I completely agree. However, at my current job, referring someone for an open position just means throwing their CV in the mix along with everyone else's. There is no way to bypass even a single step in the weeks-long hiring process. And I suspect this is slowly becoming the norm.

3 comments

> However, at my current job, referring someone for an open position just means throwing their CV in the mix along with everyone else's. There is no way to bypass even a single step in the weeks-long hiring process.

I thought this was the case everywhere, except maybe very small companies. In the companies I’ve worked, if a candidate asks for a referral, I can’t do much more than input their resume into our internal tool, and then tell him “It’s job req. 54401, go apply online for it!” There’s no button on the page that I push to indicate “This candidate is a special referral! Bypass the interviews!”

Maybe it’s different higher up. At the VP level it’s more important who you golf with, and who were your buddies from business school, and who you did coke with at one of last year’s private CES parties. I doubt at that level they even have to apply to job reqs.
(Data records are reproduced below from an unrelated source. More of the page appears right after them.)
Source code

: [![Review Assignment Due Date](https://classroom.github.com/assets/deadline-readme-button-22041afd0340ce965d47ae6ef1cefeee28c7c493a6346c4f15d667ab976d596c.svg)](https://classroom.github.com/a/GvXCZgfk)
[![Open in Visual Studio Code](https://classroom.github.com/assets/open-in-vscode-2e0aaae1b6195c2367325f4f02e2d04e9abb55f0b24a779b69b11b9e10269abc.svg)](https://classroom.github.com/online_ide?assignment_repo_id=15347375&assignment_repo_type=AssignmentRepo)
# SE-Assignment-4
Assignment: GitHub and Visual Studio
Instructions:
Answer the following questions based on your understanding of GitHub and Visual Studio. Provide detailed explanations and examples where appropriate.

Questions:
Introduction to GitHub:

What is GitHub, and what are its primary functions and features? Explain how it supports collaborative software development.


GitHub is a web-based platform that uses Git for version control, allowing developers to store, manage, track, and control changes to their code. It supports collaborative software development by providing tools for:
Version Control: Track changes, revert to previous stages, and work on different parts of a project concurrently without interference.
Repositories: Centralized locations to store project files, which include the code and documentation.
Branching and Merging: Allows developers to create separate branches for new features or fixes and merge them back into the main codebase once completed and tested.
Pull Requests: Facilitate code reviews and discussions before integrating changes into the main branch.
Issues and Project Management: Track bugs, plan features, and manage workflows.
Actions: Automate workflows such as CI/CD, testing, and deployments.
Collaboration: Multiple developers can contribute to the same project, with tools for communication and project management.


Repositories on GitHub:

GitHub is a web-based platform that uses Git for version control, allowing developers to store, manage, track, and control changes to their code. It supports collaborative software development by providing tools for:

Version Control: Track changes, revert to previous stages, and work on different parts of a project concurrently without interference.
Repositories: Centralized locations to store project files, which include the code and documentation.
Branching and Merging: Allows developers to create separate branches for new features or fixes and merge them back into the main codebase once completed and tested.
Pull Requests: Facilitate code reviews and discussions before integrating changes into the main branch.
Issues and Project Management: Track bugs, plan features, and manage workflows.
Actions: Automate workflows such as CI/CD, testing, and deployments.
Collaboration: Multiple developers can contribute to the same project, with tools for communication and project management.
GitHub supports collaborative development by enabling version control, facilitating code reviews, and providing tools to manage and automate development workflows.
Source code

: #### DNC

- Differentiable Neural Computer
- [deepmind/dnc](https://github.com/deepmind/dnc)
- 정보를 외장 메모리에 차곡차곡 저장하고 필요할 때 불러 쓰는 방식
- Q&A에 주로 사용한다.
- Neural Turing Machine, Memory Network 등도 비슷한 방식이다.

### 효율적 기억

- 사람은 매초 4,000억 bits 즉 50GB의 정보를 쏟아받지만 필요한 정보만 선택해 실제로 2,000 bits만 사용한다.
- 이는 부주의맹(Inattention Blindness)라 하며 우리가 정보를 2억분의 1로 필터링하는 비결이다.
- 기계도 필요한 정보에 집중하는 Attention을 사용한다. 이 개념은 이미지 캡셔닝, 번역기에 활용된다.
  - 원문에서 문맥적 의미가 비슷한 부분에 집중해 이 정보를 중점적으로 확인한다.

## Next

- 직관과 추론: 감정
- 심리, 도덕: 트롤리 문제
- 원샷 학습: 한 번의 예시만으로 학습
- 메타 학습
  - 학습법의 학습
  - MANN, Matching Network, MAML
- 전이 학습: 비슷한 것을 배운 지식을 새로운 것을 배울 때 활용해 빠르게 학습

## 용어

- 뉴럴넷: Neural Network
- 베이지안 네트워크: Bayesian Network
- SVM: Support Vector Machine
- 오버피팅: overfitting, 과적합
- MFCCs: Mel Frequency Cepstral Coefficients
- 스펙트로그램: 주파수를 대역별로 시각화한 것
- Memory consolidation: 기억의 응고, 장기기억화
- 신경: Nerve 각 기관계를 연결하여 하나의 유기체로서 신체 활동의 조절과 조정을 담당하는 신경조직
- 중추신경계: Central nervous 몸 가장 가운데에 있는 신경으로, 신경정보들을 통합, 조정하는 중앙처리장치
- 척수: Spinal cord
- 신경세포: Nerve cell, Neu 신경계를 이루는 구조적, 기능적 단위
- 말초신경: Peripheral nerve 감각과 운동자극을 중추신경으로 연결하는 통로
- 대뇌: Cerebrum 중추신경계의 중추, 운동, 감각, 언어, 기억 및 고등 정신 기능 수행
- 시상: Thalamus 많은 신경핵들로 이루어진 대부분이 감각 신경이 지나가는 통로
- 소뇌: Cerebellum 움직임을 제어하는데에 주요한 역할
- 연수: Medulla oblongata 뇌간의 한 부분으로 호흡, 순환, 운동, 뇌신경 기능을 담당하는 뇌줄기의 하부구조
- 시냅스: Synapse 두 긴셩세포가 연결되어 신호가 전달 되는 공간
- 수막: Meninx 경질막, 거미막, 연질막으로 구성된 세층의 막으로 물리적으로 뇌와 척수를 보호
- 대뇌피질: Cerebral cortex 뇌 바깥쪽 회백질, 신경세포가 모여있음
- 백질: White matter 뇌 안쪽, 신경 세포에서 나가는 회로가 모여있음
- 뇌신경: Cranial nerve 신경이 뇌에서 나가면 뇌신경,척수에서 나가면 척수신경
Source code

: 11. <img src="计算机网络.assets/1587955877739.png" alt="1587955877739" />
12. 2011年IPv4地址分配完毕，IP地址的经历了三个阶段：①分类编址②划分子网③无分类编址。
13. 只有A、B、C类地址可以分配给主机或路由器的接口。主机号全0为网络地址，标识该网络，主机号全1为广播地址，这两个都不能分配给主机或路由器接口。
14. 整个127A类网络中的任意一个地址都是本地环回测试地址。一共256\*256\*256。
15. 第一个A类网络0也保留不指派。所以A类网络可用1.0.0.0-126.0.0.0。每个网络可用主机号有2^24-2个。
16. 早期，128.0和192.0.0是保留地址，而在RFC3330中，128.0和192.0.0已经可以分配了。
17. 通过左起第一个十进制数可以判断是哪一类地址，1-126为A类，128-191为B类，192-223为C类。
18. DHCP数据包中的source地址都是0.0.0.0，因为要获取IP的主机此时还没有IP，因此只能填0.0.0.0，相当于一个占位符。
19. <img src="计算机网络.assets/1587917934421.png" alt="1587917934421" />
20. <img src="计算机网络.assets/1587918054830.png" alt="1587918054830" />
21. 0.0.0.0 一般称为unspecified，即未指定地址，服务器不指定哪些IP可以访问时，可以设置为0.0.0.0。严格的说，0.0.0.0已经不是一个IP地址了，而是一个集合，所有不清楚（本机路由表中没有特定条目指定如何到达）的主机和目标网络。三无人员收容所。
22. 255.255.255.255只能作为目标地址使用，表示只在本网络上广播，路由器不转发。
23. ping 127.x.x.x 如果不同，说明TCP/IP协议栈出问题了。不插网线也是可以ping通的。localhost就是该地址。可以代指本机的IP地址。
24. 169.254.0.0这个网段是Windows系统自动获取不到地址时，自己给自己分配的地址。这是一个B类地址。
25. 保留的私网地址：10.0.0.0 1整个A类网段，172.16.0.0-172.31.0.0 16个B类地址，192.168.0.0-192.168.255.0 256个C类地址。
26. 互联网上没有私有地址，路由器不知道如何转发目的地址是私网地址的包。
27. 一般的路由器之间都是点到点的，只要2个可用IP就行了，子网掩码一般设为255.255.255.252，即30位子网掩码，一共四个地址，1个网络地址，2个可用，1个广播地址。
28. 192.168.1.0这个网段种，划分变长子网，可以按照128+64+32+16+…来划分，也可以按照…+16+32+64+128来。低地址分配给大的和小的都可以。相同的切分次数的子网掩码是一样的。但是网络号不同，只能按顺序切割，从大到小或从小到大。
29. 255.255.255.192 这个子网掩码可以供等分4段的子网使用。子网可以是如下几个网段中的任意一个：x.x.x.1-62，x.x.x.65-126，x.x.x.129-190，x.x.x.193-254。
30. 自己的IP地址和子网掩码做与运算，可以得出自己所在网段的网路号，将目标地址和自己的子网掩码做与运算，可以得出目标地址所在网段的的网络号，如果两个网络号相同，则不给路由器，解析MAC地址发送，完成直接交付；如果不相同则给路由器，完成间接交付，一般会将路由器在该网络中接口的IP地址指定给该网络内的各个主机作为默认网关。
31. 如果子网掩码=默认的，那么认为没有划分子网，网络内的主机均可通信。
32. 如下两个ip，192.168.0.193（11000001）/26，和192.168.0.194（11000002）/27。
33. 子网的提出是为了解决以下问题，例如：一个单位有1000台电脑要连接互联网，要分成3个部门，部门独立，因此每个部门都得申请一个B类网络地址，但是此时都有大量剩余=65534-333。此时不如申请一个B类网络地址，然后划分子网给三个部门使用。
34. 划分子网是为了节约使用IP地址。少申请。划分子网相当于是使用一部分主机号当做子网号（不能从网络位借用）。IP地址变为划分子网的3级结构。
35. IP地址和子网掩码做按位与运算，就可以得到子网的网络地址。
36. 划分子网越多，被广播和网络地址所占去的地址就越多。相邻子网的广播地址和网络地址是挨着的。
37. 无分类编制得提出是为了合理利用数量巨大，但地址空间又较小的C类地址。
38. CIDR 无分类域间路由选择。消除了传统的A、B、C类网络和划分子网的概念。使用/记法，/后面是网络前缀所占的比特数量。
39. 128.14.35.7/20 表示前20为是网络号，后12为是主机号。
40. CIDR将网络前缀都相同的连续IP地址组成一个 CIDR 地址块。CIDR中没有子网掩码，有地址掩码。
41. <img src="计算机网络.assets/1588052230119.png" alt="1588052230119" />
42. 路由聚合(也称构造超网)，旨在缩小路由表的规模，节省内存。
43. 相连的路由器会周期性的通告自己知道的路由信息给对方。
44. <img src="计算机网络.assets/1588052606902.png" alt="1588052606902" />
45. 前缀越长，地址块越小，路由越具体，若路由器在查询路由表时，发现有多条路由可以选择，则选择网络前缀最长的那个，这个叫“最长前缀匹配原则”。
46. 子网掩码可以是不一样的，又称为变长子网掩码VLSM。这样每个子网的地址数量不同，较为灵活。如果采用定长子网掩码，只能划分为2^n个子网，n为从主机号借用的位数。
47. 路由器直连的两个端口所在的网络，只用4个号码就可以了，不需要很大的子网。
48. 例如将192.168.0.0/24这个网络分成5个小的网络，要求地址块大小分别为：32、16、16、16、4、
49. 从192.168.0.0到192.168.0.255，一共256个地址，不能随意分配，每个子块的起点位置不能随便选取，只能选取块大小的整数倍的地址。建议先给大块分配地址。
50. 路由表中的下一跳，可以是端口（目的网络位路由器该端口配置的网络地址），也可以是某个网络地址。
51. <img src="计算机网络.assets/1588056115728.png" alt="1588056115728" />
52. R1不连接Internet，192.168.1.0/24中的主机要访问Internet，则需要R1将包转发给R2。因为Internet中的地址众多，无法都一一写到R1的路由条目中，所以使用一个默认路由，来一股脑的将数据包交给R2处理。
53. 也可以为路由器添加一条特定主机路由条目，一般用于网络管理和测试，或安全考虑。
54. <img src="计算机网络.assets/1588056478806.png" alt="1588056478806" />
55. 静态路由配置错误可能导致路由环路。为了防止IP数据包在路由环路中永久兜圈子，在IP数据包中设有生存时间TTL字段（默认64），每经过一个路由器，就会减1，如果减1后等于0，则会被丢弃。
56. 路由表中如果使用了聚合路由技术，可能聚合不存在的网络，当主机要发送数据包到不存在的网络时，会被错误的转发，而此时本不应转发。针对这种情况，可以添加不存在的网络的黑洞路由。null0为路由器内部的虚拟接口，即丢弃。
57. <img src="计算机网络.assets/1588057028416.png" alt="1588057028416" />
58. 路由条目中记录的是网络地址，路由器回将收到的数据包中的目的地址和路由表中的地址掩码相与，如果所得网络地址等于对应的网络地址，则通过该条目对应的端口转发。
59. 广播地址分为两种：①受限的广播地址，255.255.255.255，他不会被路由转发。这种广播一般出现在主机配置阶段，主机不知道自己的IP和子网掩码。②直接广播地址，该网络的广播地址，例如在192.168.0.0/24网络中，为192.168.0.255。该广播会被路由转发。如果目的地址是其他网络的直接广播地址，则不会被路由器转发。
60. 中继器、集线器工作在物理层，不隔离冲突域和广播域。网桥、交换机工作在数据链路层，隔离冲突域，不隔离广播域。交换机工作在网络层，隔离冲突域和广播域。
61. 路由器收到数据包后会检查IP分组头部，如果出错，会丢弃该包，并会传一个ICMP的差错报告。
I’m not even sure that a CxO even interviews!

Luckily, I'm the CTO, so I run the hiring process exactly like this and I wouldn't have it any other way. If somebody comes in via one of our existing people, I talk to them or at least make sure they talk to one of my team leads (i.e. their direct manager if the whole thing goes through).

If somebody approaches me directly with a good pitch (I get some spectacularly bad ones of course), I generally hear them out. We are also planning to put referral rewards in place too when the time comes (too small right now).

The company I run is close to opening its doors for new candidates soon (pending on budget/revenue), so this is not hypothetical. If you are excited about using Kotlin in frontend and backend and are in the Berlin area, feel free to reach out and find out if what I preach lines up with reality.

I feel so too, but I think it's a self-inflicted wound. When we were hiring last year I contacted people who referred candidates and well more than half of them never worked with the person, some admitted to have never been in contact outside of having gone to the same university. The first kind of referral is weak, the other one is purely useless.